PROBLEM DETAILS
Which of the lines below contain the word "HAWK"? Copy each of them out in full.

MATERIAL SHOWN
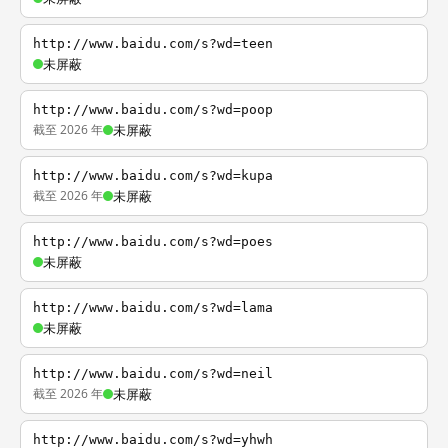
http://www.baidu.com/s?wd=teen
未屏蔽
http://www.baidu.com/s?wd=poop
截至 2026 年
未屏蔽
http://www.baidu.com/s?wd=kupa
截至 2026 年
未屏蔽
http://www.baidu.com/s?wd=poes
未屏蔽
http://www.baidu.com/s?wd=lama
未屏蔽
http://www.baidu.com/s?wd=neil
截至 2026 年
未屏蔽
http://www.baidu.com/s?wd=yhwh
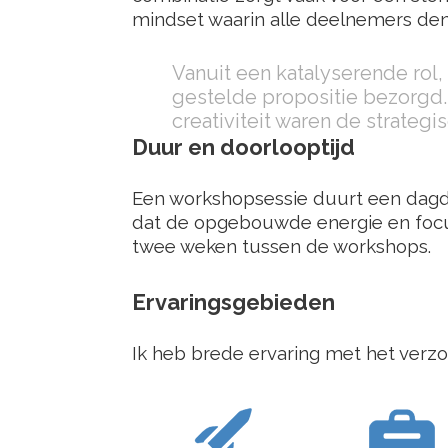
mindset waarin alle deelnemers denk
Vanuit een katalyserende rol,
gestelde propositie bezorgd.
creativiteit waren de strategis
Duur en doorlooptijd
Een workshopsessie duurt een dagde
dat de opgebouwde energie en focus 
twee weken tussen de workshops.
Ervaringsgebieden
Ik heb brede ervaring met het verzo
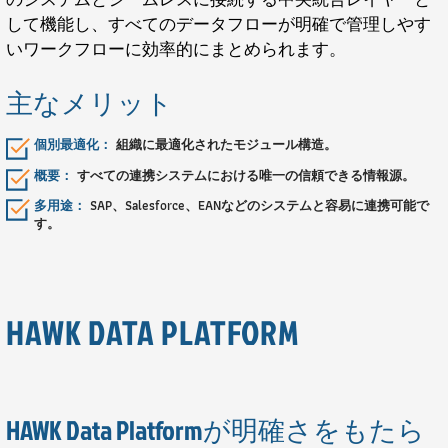
して機能し、すべてのデータフローが明確で管理しやす
いワークフローに効率的にまとめられます。
主なメリット
個別最適化：
組織に最適化されたモジュール構造。
概要：
すべての連携システムにおける唯一の信頼できる情報源。
多用途：
SAP、Salesforce、EANなどのシステムと容易に連携可能で
す。
HAWK DATA PLATFORM
HAWK Data Platformが明確さをもたら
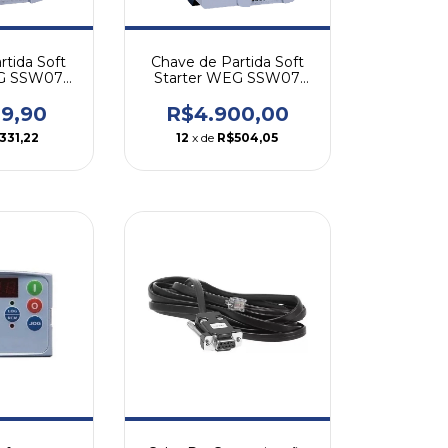
rtida Soft
Chave de Partida Soft
EG SSW07
Starter WEG SSW07
A
85A
19,90
R$4.900,00
331,22
12
x de
R$504,05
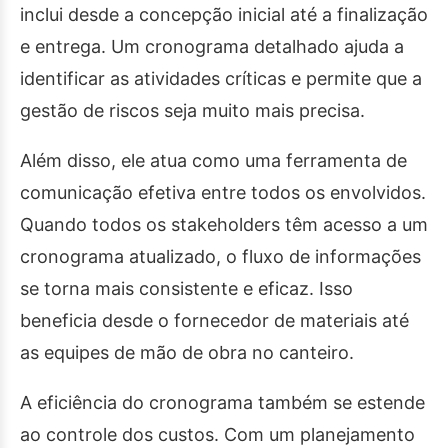
inclui desde a concepção inicial até a finalização
e entrega. Um cronograma detalhado ajuda a
identificar as atividades críticas e permite que a
gestão de riscos seja muito mais precisa.
Além disso, ele atua como uma ferramenta de
comunicação efetiva entre todos os envolvidos.
Quando todos os stakeholders têm acesso a um
cronograma atualizado, o fluxo de informações
se torna mais consistente e eficaz. Isso
beneficia desde o fornecedor de materiais até
as equipes de mão de obra no canteiro.
A eficiência do cronograma também se estende
ao controle dos custos. Com um planejamento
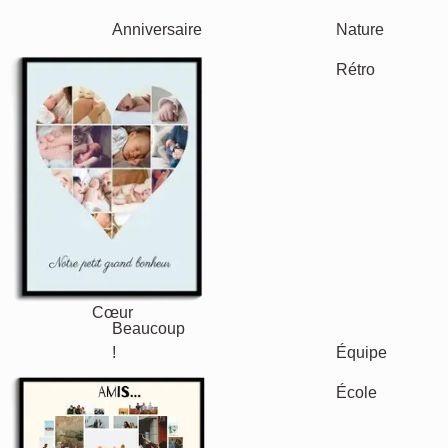
Famille
Jubilé
Retraite
Texte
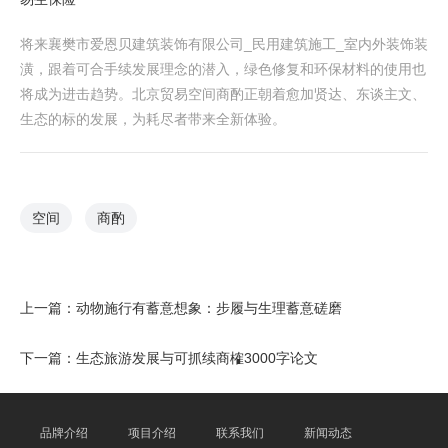
将来襄樊市爱恩贝建筑装饰有限公司_民用建筑施工_室内外装饰装
潢，跟着可合手续发展理念的潜入，绿色修复和环保材料的使用也
将成为进击趋势。北京贸易空间商酌正朝着愈加贤达、东谈主文、
生态的标的发展，为耗尽者带来全新体验。
空间
商酌
上一篇：
动物施行有蓄意想象：步履与生理蓄意磋磨
下一篇：
生态旅游发展与可抓续商榷3000字论文
品牌介绍
项目介绍
联系我们
新闻动态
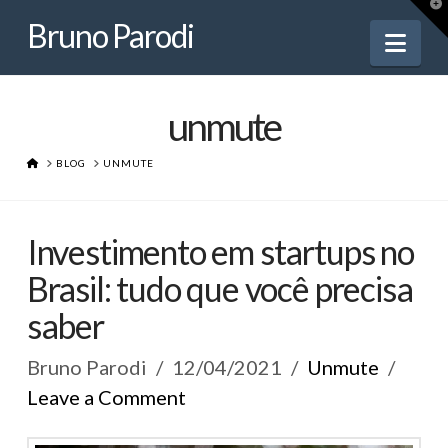
Bruno
T
t
Bruno Parodi
W
Nav
Parodi
unmute
HOME
BLOG
UNMUTE
Investimento em startups no
Brasil: tudo que você precisa
saber
Bruno Parodi
12/04/2021
Unmute
Leave a Comment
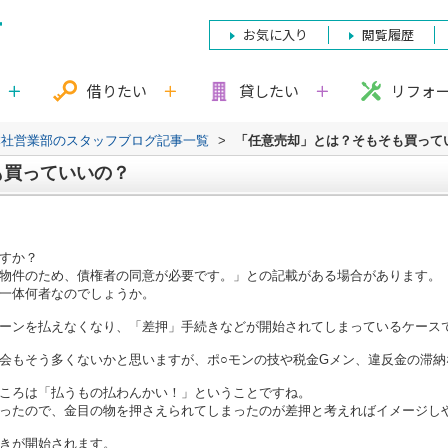
お気に入り
閲覧履歴
借りたい
貸したい
リフォ
本社営業部のスタッフブログ記事一覧
>
「任意売却」とは？そもそも買って
も買っていいの？
すか？
物件のため、債権者の同意が必要です。」との記載がある場合があります。
一体何者なのでしょうか。
ーンを払えなくなり、「差押」手続きなどが開始されてしまっているケース
会もそう多くないかと思いますが、
ポ○モンの技や税金Gメン、違反金の滞
ころは「払うもの払わんかい！」ということですね。
ったので、金目の物を押さえられてしまったのが差押と考えればイメージし
きが開始されます。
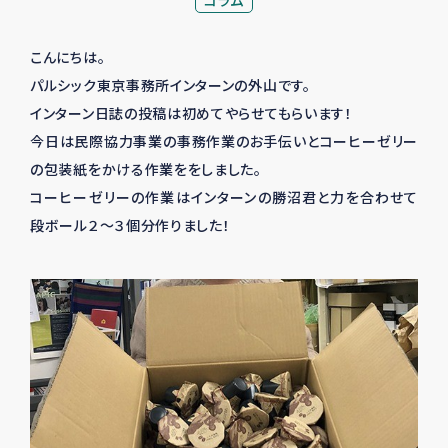
コラム
こんにちは。
パルシック東京事務所インターンの外山です。
インターン日誌の投稿は初めてやらせてもらいます！
今日は民際協力事業の事務作業のお手伝いとコーヒーゼリー
の包装紙をかける作業ををしました。
コーヒーゼリーの作業はインターンの勝沼君と力を合わせて
段ボール２～３個分作りました！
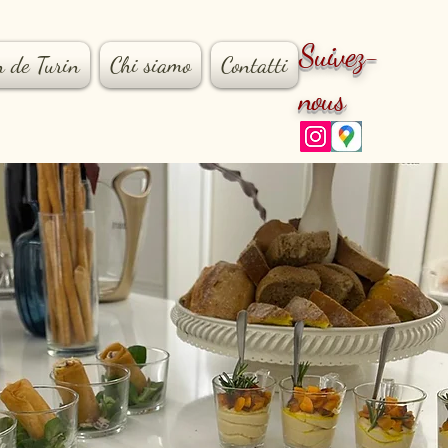
Suivez-
n de Turin
Chi siamo
Contatti
nous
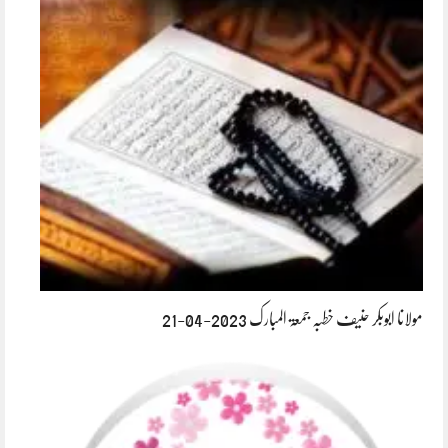
مولانا ابوبکر حنیف خطبہ جمعۃ المبارک 2023-04-21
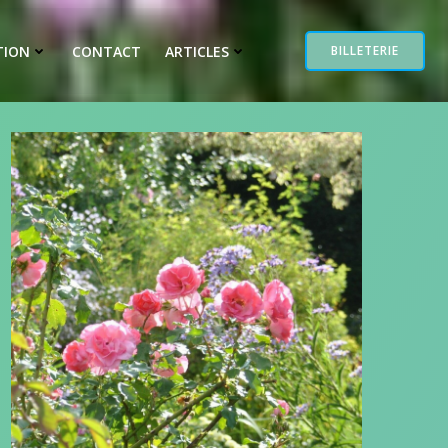
TION
CONTACT
ARTICLES
BILLETERIE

ANSWER SPACE
HAWK DATA PLATFORM
HAWK Data Platformが明確さをもたら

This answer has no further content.